Dr David Bearden
Under constrained budgets and rigid schedule, NASA, DoD and the space industry have greatly increased their utilization of small low-cost spacecraft to conduct science investigations and technology demonstrations. Recent failed or impaired small planetary science satellites such as Mars Polar Lander (MPL), Mars Climate Orbiter (MCO), and near-misses turned successful such as Mars Global Surveyor (MGS), and Near Earth Asteroid Rendezvous (NEAR) have fueled the ongoing debate about NASAs Faster, Better, Cheaper (FBC) approach to scientific missions. Several noteworthy failures of NASA earth-orbiting and DoD missions of a similar class such as Lewis and Space Tether EXperiment (STEX) have occurred as well. While recent studies have observed that FBC results in lower absolute costs and shorter development times relative to traditional missions, these benefits have been achieved at the expense of increasing performance risk. In the wake of these failures, NASA has adjusted their risk posture and adopted a Mission Success First criteria, but there are some who wonder if missions initiated under the FBC framework that are already in the late stages of development or awaiting launch may have a similar fate.

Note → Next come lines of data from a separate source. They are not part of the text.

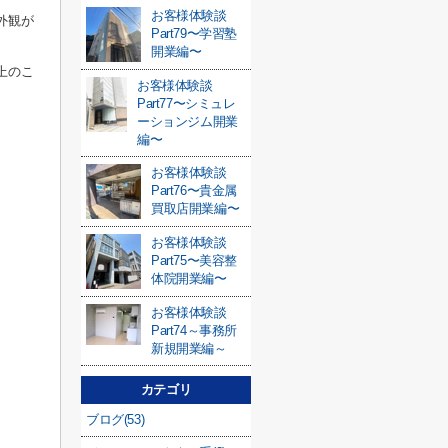
お客様体験談
外観が
Part79〜学習塾
開業編〜
上のこ
お客様体験談
Part77〜シミュレ
ーションジム開業
編〜
お客様体験談
Part76〜貴金属
買取店開業編〜
お客様体験談
Part75〜美容整
体院開業編〜
お客様体験談
Part74～事務所
新規開業編～
カテゴリ
ブログ(53)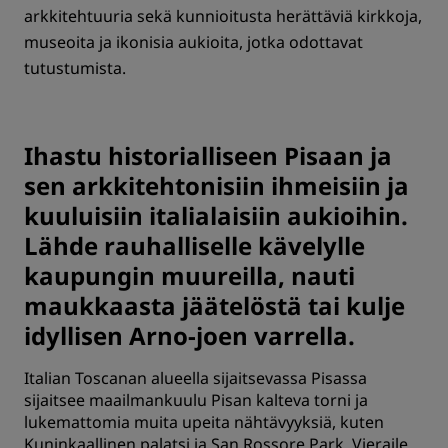
arkkitehtuuria sekä kunnioitusta herättäviä kirkkoja,
museoita ja ikonisia aukioita, jotka odottavat
tutustumista.
Ihastu historialliseen Pisaan ja
sen arkkitehtonisiin ihmeisiin ja
kuuluisiin italialaisiin aukioihin.
Lähde rauhalliselle kävelylle
kaupungin muureilla, nauti
maukkaasta jäätelöstä tai kulje
idyllisen Arno-joen varrella.
Italian Toscanan alueella sijaitsevassa Pisassa
sijaitsee maailmankuulu Pisan kalteva torni ja
lukemattomia muita upeita nähtävyyksiä, kuten
Kuninkaallinen palatsi ja San Rossore Park. Vieraile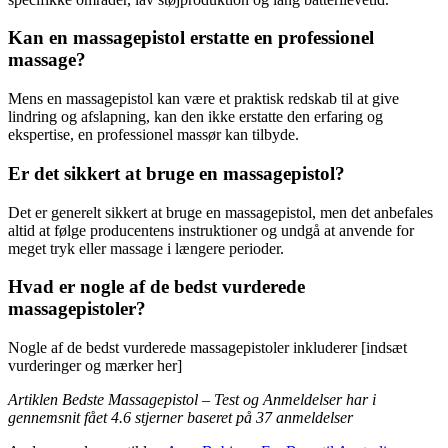
Kan en massagepistol erstatte en professionel
massage?
Mens en massagepistol kan være et praktisk redskab til at give
lindring og afslapning, kan den ikke erstatte den erfaring og
ekspertise, en professionel massør kan tilbyde.
Er det sikkert at bruge en massagepistol?
Det er generelt sikkert at bruge en massagepistol, men det anbefales
altid at følge producentens instruktioner og undgå at anvende for
meget tryk eller massage i længere perioder.
Hvad er nogle af de bedst vurderede
massagepistoler?
Nogle af de bedst vurderede massagepistoler inkluderer [indsæt
vurderinger og mærker her]
Artiklen Bedste Massagepistol – Test og Anmeldelser har i
gennemsnit fået
4.6
stjerner baseret på
37
anmeldelser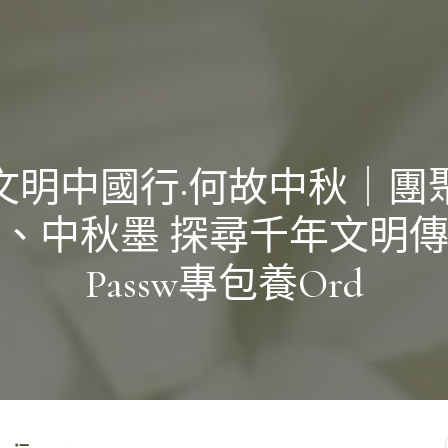
文明中國行·何故中秋｜團
、中秋墨 探尋千年文明
Passw專包養ord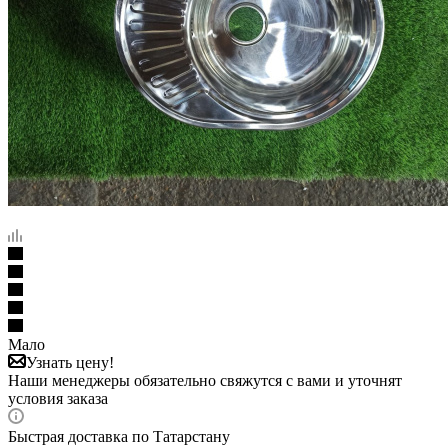
Мало
Узнать цену!
Наши менеджеры обязательно свяжутся с вами и уточнят
условия заказа
Быстрая доставка по Татарстану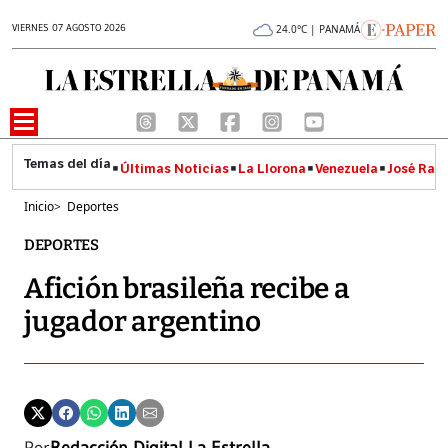
VIERNES 07 AGOSTO 2026
24.0°C | PANAMÁ
Últimas Noticias
La Llorona
Venezuela
José Raúl
Inicio
>
Deportes
DEPORTES
Afición brasileña recibe a
jugador argentino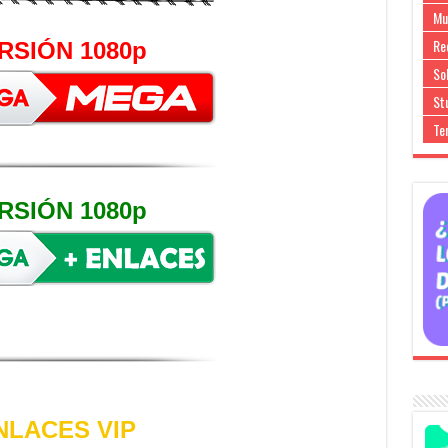
Mu
Re
RSIÓN 1080p
So
Stu
Te
RSIÓN 1080p
NLACES VIP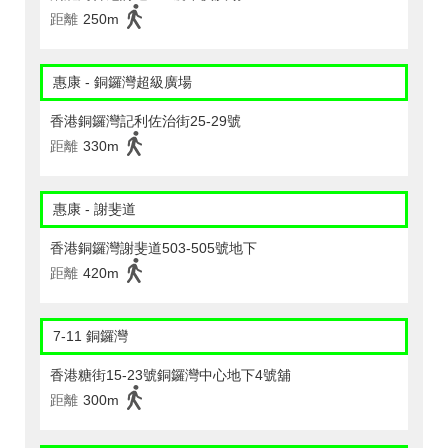
距離
250m
惠康 - 銅鑼灣超級廣場
香港銅鑼灣記利佐治街25-29號
距離
330m
惠康 - 謝斐道
香港銅鑼灣謝斐道503-505號地下
距離
420m
7-11 銅鑼灣
香港糖街15-23號銅鑼灣中心地下4號舖
距離
300m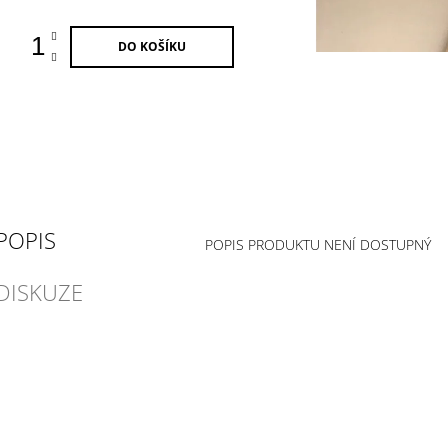
DO KOŠÍKU
POPIS
POPIS PRODUKTU NENÍ DOSTUPNÝ
DISKUZE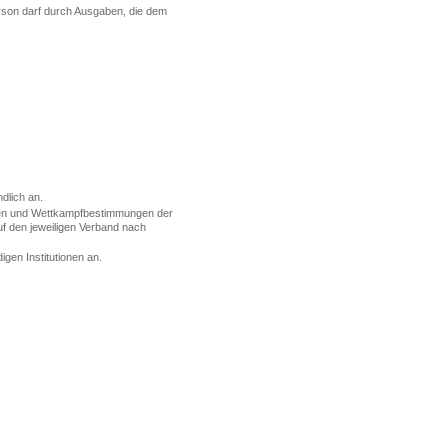
erson darf durch Ausgaben, die dem
dlich an.
ngen und Wettkampfbestimmungen der
f den jeweiligen Verband nach
en Institutionen an.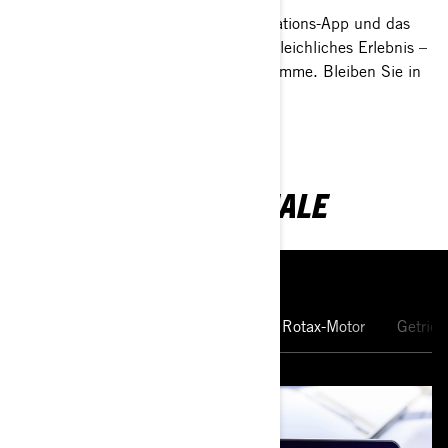
Das leistungsstarke Display, die Navigations-App und das
Infotainment-System bieten ein unvergleichliches Erlebnis –
alles auf Knopfdruck oder mit Ihrer Stimme. Bleiben Sie in
Verbindung und fahren Sie weiter.
WICHTIGSTE MERKMALE
10,25-Zoll-Touchscreen-
Display
Rotax-Motor
Getrieb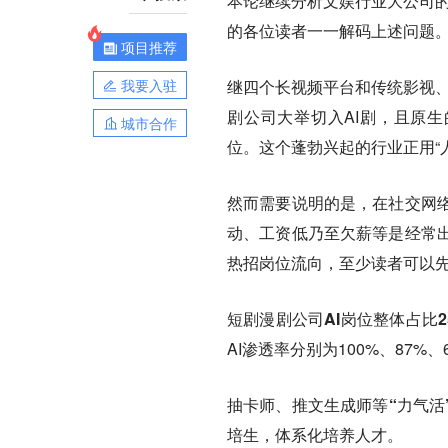
本论继续分析文娱行业大公司的
的各位读者一一解码上述问题
项目推荐
我要入驻
继四个长视频平台和传统影视、
剧公司大举切入AI剧，且原生
城市合作
位。这个蓬勃兴起的行业正用“
然而需要说明的是，在社交网
动、工资低乃至欠薪等是经常
热招岗位流向，至少读者可以
短剧漫剧公司AI岗位整体占比2
AI渗透率分别为100%、87%、6
抽卡师、推文生成师等“力气活
培生，体系化培养人才。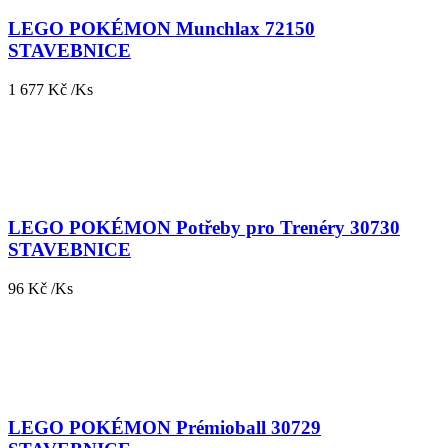
LEGO POKÉMON Munchlax 72150
STAVEBNICE
1 677 Kč /Ks
LEGO POKÉMON Potřeby pro Trenéry 30730
STAVEBNICE
96 Kč /Ks
LEGO POKÉMON Prémioball 30729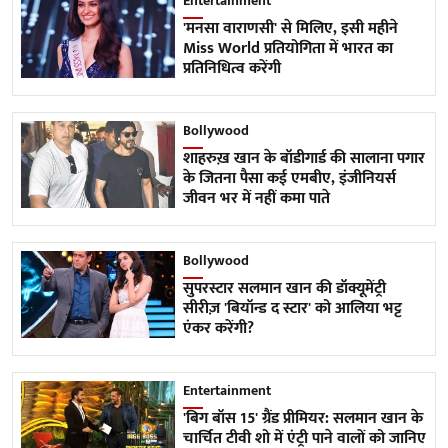
Entertainment
'मनसा वाराणसी' से मिलिए, इसी महीने
Miss World प्रतियोगिता में भारत का
प्रतिनिधित्व करेंगी
Bollywood
शाहरुख़ खान के बॉडीगार्ड की सालाना पगार
के जितना पैसा कई एमबीए, इंजीनियर्स
जीवन भर में नहीं कमा पाते
Bollywood
सुपरस्टार सलमान खान की डॉक्यूमेंट्री
सीरीज़ 'बियॉन्ड द स्टार' को आलिया भट्ट
एंकर करेंगी?
Entertainment
'बिग बॉस 15' ग्रैंड प्रीमियर: सलमान खान के
चार्चित टीवी शो में एंट्री पाने वालों को जानिए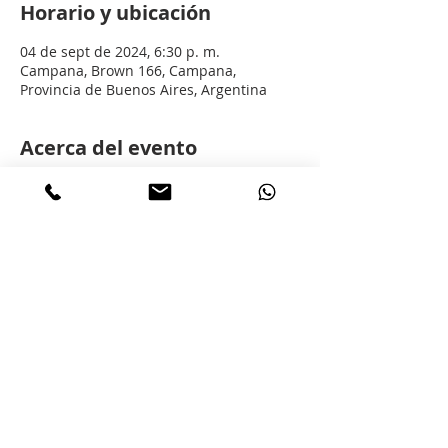
Horario y ubicación
04 de sept de 2024, 6:30 p. m.
Campana, Brown 166, Campana,
Provincia de Buenos Aires, Argentina
Acerca del evento
Participe de esta capacitación gratuita 
para todos los colegiados sobre el nuevo 
blanqueo de capitales 2024
Todas sus características y puntos a 
tener en cuenta serán abordados 
durante la charla.
Esta charla será presencial y virtual via 
Zoom, una vez registrado recibira un 
Mail con el enlace necesario para 
conectarse.
No necesita elegir entre presencial o 
virtual.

Critical to risk management within a constrained environment is identification of when performance requirements and technology-utilization decisions reach a threshold that, while ostensibly achievable within the allocated budget or schedule, leads to failures due to unprepared for circumstances. Risks may not manifest themselves ahead of time or in obvious or typical ways. However, when examined after the fact, loss or impaired performance is often found to be the result of mismanagement or miscommunication in lethal combination with a series of improbable events which, in their own right, would not have resulted in loss of the mission. These missteps, which often occur when the program is operating near the budget ceiling or under tremendous schedule pressure, result in failure due to lack of sufficient resources to test, simulate or review work and processes in a thorough manner.
With a decade of experience and over two dozen scientific spacecraft developed, a significant data set exists with which to conduct a thorough examination. This study takes an objective look at FBC missions using a complexity index to compare development time and system costs. Typical complexity drivers include both general programmatic knowledge (e.g., heritage, amount of redundancy, contractor experience) and demonstrable objective subsystem technical parameters (e.g., mass, power, performance, pointing accuracy, downlink data rate, technology choices). The key question addressed is when does a mission become too fast and too cheap that it is prone to failure? A comparison of the relative failure rates of recent NASA and DoD small satellites is presented with conclusions regarding dependence on system complexity. Furthermore, a process is proposed under which a new mission in the formative stage may be compared against missions of the recent past to balance risk with cost and schedule. While it remains debatable whether allocation of additional resources (cost, schedule) would have increased the probability that a given mission might have succeeded, this much is clear: When a mission fails, it appears that it is within a discernable regime where resources may be insufficient.